Your world: kids can create a profile, chat, post messages to other members, send emails or e-cards, post articles or personal writings, upload photos or videos, play games, and enter contests. They can also read news and reviews, blogs, an advice column (to which they can also post a question), and short articles about health, personal style, and project ideas.

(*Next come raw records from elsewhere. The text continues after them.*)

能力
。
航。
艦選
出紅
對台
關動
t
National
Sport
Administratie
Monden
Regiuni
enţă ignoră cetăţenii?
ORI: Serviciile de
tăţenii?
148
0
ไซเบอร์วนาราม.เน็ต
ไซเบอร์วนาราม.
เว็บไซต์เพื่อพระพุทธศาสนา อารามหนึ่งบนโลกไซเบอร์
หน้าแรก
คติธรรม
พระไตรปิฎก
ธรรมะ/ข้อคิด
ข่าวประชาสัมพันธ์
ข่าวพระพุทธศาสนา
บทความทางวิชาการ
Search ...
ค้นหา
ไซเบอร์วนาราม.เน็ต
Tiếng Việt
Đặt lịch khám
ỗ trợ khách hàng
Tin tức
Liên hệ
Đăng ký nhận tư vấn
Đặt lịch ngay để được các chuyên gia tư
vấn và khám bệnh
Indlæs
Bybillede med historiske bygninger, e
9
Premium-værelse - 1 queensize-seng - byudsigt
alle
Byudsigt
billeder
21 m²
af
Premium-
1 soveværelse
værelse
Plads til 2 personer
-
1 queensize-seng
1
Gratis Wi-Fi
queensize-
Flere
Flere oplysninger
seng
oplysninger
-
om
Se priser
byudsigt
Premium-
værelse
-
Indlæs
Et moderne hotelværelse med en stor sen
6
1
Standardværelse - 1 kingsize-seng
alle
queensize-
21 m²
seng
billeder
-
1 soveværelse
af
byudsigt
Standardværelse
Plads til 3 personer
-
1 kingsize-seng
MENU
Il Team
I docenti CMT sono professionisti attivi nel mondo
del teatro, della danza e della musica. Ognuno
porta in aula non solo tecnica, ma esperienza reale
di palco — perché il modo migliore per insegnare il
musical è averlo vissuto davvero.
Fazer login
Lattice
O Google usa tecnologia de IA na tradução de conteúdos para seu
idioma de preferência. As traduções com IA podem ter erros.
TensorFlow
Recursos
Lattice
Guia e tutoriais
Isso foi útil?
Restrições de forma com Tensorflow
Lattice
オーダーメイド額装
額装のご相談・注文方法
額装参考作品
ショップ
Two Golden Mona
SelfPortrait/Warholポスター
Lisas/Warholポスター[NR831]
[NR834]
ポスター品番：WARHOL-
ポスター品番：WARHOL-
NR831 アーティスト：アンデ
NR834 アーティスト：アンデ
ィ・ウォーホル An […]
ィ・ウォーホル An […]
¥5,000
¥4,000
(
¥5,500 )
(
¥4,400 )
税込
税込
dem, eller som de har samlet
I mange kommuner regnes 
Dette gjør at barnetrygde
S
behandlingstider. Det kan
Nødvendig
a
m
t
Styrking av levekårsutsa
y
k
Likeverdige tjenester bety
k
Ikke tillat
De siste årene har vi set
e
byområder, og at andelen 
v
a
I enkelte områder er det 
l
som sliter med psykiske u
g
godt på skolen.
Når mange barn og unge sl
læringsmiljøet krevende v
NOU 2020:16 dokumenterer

Parents: Kidzworld lets tweens and teens to communicate with people they don’t know but uses humans and software to protect kids’ privacy and safety. A live staff member moderates the chat room during the hours it’s open. Staff moderators approve photos, videos, and articles kids post and write. Filtration software monitors comments, forums, and blogs and passes flagged content onto staff members for approval, but parents should bear in mind that no filtration software is perfect. Kids can send e-cards to each other if they know the recipient’s email address or username and the sender’s email address is disguised.
Cost: Free. Age: 9-17.
For tweens: Tweens who love music will love this charming, crowd-pleasing site. While some videos are choppy and games could be more challenging, the trendy music selection is the big draw here.
Parents: This highly regarded site creates a safe spot for kids to listen to hip music — all pre-screened by parents. With games, videos, and a virtual world to explore, and an emphasis on music appreciation, it’s a sweet-sounding mix of what kids want in music and what parents want online — safety and education.
Cost: You can play on Franktown Rocks as a guest, or to join paid membership. Age: Tweens
Parents: This networking site has made some serious efforts to ensure kids have a safe experience. Users can’t friend strangers through the site; they need to get a randomly generated code for each friend they invite to join, and send it via text or print it out and bring the code to school.
Cost: free. Age: For kids under 13
Grom Kids: When one 11-year-old got kicked off Facebook recently, he decided to start his own social network — no joke. The result is a space for kids to chat, share videos, get homework help, and more, with 24/7 live monitoring.
For parents: Only adults who are parent-approved can join the site, and mom and dad receive regular e-mails updating them on their kid’s online activity.
Cost: free. Age: 15 and under.
More than just a digital babysitter, social networks for kids can be a useful teaching tool, helping kids learn about appropriate social network etiquette, safe sharing practices and online citizenship. You may opt an age-appropriate social network that your kids will love and you can approve of. Your kids will like them, and you’ll rest easy knowing they’re protected.